(Saved data entries)
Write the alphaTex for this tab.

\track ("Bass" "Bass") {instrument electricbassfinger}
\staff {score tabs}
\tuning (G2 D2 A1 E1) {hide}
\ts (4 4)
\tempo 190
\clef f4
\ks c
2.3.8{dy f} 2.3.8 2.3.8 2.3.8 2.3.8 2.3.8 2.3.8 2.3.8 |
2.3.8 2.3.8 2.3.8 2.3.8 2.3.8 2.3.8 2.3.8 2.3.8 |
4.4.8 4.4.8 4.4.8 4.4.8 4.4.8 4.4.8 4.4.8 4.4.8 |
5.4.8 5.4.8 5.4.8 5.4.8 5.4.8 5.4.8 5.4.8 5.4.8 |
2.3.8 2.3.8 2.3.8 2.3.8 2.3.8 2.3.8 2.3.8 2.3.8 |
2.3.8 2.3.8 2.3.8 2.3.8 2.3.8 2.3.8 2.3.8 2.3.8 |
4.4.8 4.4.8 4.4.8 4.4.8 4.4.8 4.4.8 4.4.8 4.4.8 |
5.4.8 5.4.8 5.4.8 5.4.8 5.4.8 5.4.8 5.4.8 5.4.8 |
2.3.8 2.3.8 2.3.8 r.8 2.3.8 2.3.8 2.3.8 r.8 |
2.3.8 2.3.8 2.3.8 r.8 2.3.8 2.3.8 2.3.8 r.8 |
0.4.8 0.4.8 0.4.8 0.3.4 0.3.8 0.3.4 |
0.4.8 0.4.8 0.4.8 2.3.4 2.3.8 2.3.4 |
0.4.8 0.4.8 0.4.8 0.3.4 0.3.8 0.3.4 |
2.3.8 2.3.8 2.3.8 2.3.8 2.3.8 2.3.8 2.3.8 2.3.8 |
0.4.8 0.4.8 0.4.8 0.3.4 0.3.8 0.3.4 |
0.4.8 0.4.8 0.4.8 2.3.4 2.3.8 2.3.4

• **Goal of the exercise**
Can you copy out all of the lines above character for character, leaving nothing changed?

• **Response**
Write the alphaTex for this tab.

\track ("Bass" "Bass") {instrument electricbassfinger}
\staff {score tabs}
\tuning (G2 D2 A1 E1) {hide}
\ts (4 4)
\tempo 190
\clef f4
\ks c
2.3.8{dy f} 2.3.8 2.3.8 2.3.8 2.3.8 2.3.8 2.3.8 2.3.8 |
2.3.8 2.3.8 2.3.8 2.3.8 2.3.8 2.3.8 2.3.8 2.3.8 |
4.4.8 4.4.8 4.4.8 4.4.8 4.4.8 4.4.8 4.4.8 4.4.8 |
5.4.8 5.4.8 5.4.8 5.4.8 5.4.8 5.4.8 5.4.8 5.4.8 |
2.3.8 2.3.8 2.3.8 2.3.8 2.3.8 2.3.8 2.3.8 2.3.8 |
2.3.8 2.3.8 2.3.8 2.3.8 2.3.8 2.3.8 2.3.8 2.3.8 |
4.4.8 4.4.8 4.4.8 4.4.8 4.4.8 4.4.8 4.4.8 4.4.8 |
5.4.8 5.4.8 5.4.8 5.4.8 5.4.8 5.4.8 5.4.8 5.4.8 |
2.3.8 2.3.8 2.3.8 r.8 2.3.8 2.3.8 2.3.8 r.8 |
2.3.8 2.3.8 2.3.8 r.8 2.3.8 2.3.8 2.3.8 r.8 |
0.4.8 0.4.8 0.4.8 0.3.4 0.3.8 0.3.4 |
0.4.8 0.4.8 0.4.8 2.3.4 2.3.8 2.3.4 |
0.4.8 0.4.8 0.4.8 0.3.4 0.3.8 0.3.4 |
2.3.8 2.3.8 2.3.8 2.3.8 2.3.8 2.3.8 2.3.8 2.3.8 |
0.4.8 0.4.8 0.4.8 0.3.4 0.3.8 0.3.4 |
0.4.8 0.4.8 0.4.8 2.3.4 2.3.8 2.3.4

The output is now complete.